漢方コラム
秋分の日に
今年の秋分の日は9月22日です。
春分の日と同様、日中と夜間の時間がちょうど同じになり陰陽調和がとれた状態です。この陰陽調和のとれた状態というのは漢方ではとても大切です。
東洋医学では、身体の状態を「寒熱・虚実・表裏・陰陽」にわけて考えますが、それぞれバランスが取れている状態を健康と考えます。
バランスの崩れを整えて、陰にも陽にも偏らないようにしていくことで不調なく過ごしていけます。
秋の養生
養生訓では、秋の養生として
「秋は、夏の間肌開け、七八月は、残暑も猶烈しければ、腠理いまだとぢず。表気いまだ堅からざるに、秋風すでにいたりぬれば、感じてやぶられやすし。慎んで、風涼にあたり過すべからず。病ある人は、八月、残暑退きて後、所々に灸して風邪をふせぎ、陽を助けて痰咳のうれひをまぬがるべし。」
と書かれています。
(秋は夏に開いた皮膚がそのままで、残暑もまだ厳しく、腠理がまだ閉じません。皮膚の表面の気がまだかたまっていないのに、秋風にあたると皮膚は傷つきやすいので、用心して涼しい風にあたりすぎないようにしなければなりません。病人は、残暑が去ってから、所々に灸をして風邪を予防し、陽気を助けて痰咳の心配をまぬがれましょう)
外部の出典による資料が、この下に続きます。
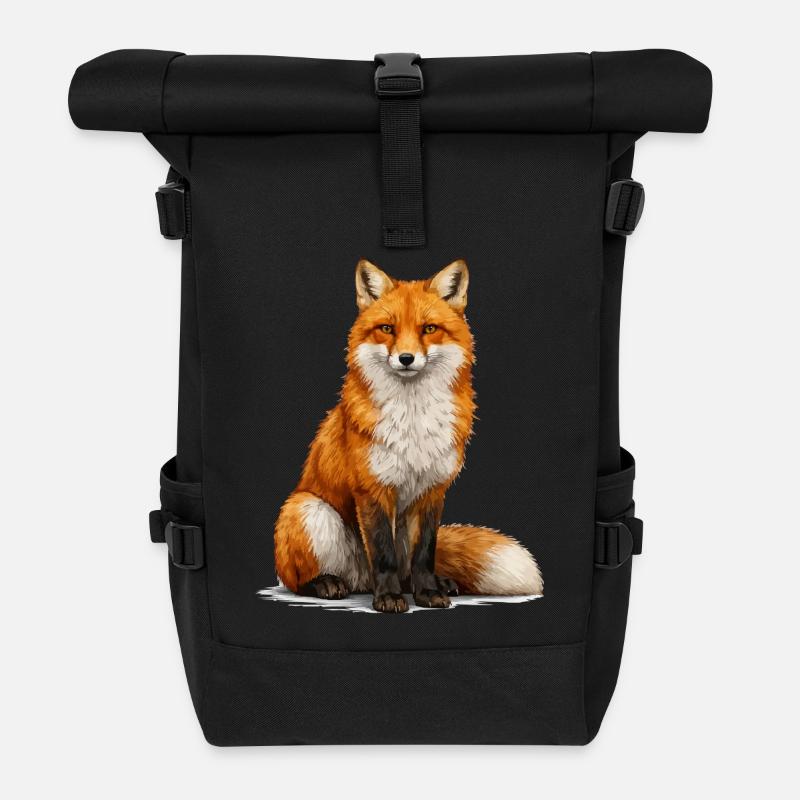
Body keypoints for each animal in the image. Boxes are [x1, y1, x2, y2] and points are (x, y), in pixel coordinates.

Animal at [274, 258, 543, 613]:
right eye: (388, 328)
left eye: (428, 329)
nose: (406, 358)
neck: (413, 419)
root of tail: (360, 581)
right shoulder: (373, 489)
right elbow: (383, 554)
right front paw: (388, 599)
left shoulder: (432, 491)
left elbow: (424, 554)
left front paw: (428, 592)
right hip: (309, 509)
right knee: (298, 579)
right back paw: (326, 583)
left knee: (407, 571)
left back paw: (432, 584)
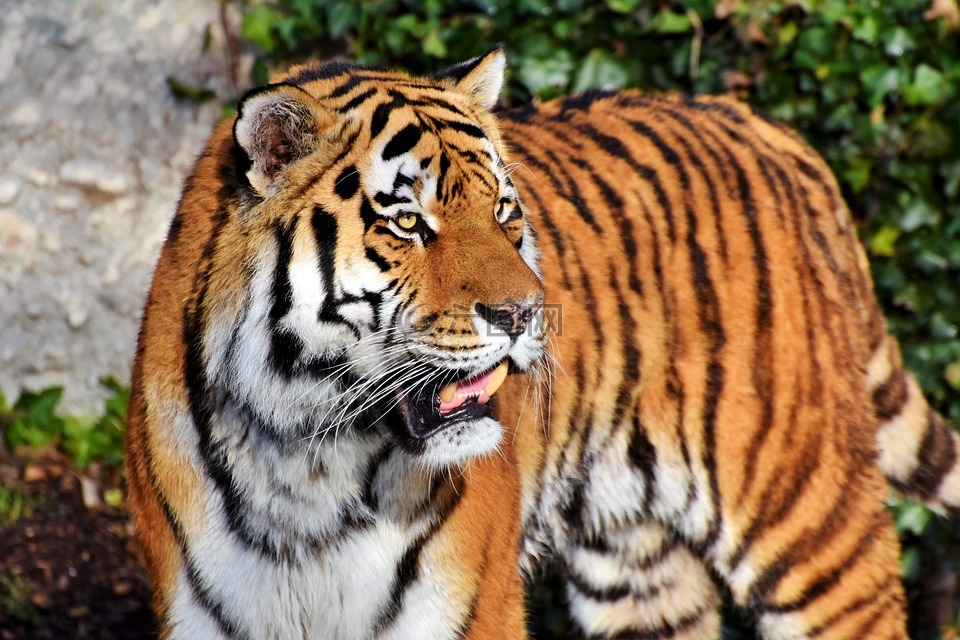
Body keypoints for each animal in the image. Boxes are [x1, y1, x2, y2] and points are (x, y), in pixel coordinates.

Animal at [124, 47, 960, 639]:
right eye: (406, 222)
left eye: (502, 211)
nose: (526, 314)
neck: (308, 460)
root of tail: (776, 133)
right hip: (634, 564)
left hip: (809, 520)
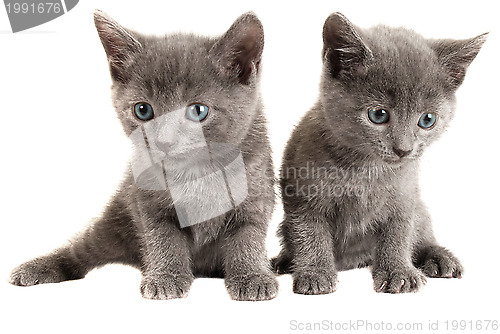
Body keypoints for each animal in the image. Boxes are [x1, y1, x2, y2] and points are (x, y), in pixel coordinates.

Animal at [8, 11, 278, 302]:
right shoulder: (148, 202)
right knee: (80, 250)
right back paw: (37, 267)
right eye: (142, 110)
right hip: (115, 218)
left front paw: (252, 276)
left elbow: (247, 236)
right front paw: (166, 277)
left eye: (198, 111)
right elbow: (163, 236)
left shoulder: (255, 193)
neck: (197, 171)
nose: (164, 141)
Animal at [274, 12, 488, 294]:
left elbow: (398, 232)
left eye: (427, 119)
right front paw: (315, 273)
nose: (404, 149)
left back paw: (439, 257)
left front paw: (398, 271)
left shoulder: (405, 195)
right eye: (378, 114)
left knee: (423, 232)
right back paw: (283, 261)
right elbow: (310, 234)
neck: (365, 169)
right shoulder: (302, 198)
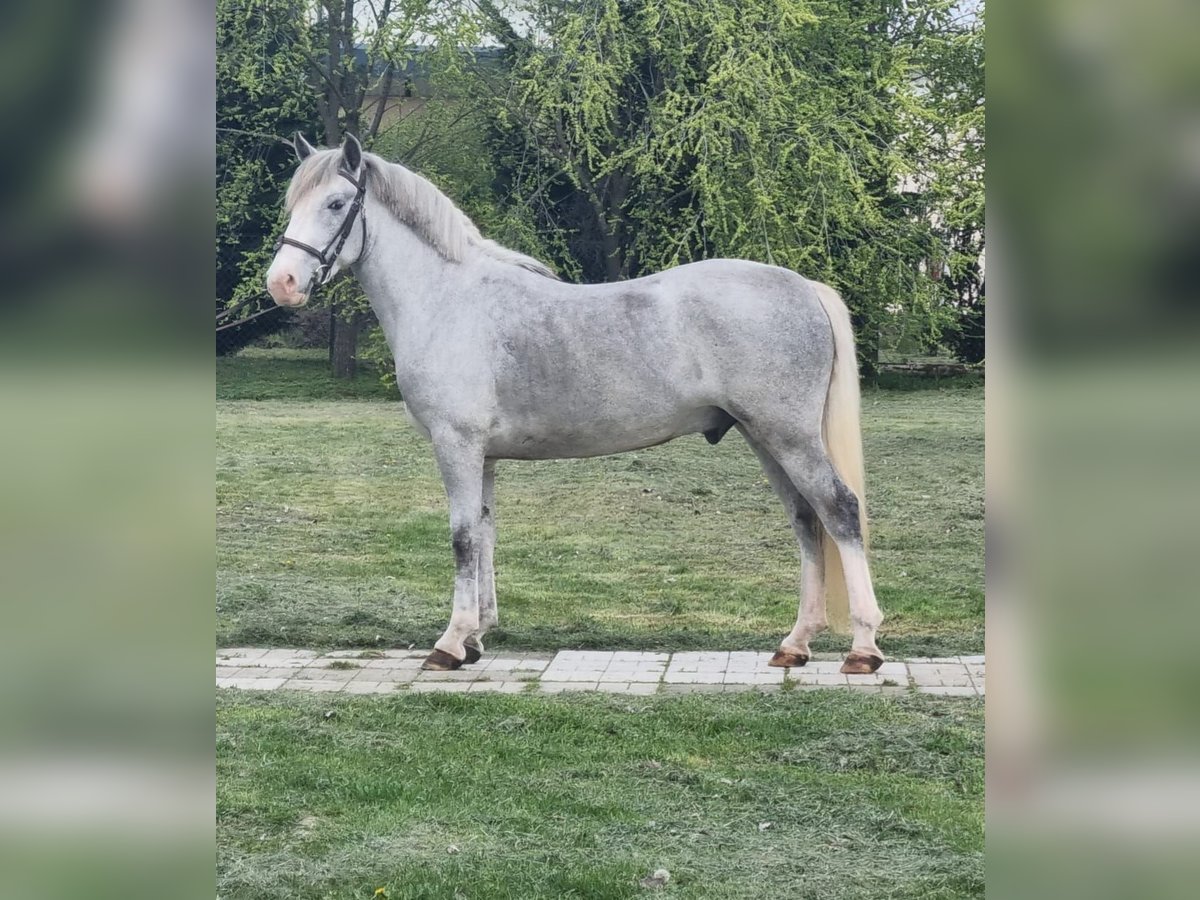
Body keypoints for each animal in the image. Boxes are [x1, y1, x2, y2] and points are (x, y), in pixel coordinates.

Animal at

ここ最近の夏はとても暑いのでついつい冷たいものの飲み過ぎやサラダ、果物など生のものを食べ過ぎてしまいます。
知らず知らずのうちに脾胃の働きが衰えている方が多いです。また夏バテをしないためにこってり系の食事やスパイスたっぷりなどの刺激物をとりすぎてしまった人も脾胃に負担がかかっていると考えられます。
胃腸疲れに
脾胃の状態により対応は変わってきますが、胃腸の疲れを感じたときにおすすめしたい生薬に薬用人参と刺五加(エゾウコギ)があります。
人参は生薬として最も研究が進んでいるといわれ、様々な薬理作用が解明されています。
オタネニンジン
オタネニンジン 2012.07.18 慶応大学
特に抗疲労作用が有名ですが、他にも補気作用、健脾作用、安神作用などが確認されています。漢方薬の処方にも多く入っていますね。
刺五加は人参と薬理作用が似ていますが、人参より強壮作用が優れているとの発表もあります。
エゾウコギ 2015.04.16 房総にて
幸福ホルモンといわれるβ–エンドルフィンの分泌を促すため、抗ストレス作用や持久力を上げる作用があり、宇宙飛行士の方が使われていたそうです。
またβ–エンドルフィンは免疫にも大きく関係していて免疫力アップにもつながります。鎮静作用も認められているので、ストレスによる不眠に効果があるとされています。
冷えが気になられている方、血色不良、食欲不振、疲れやすい方などは是非お試しいただきたいです。店頭にてご相談ください。
秋はできるだけ早く夏の疲れをとって体調を整え冬への備えをする季節です。不調がある人は早く改善しておかないと寒くなってますます体調を崩してしまいます。
早めのケアを心がけていきましょう。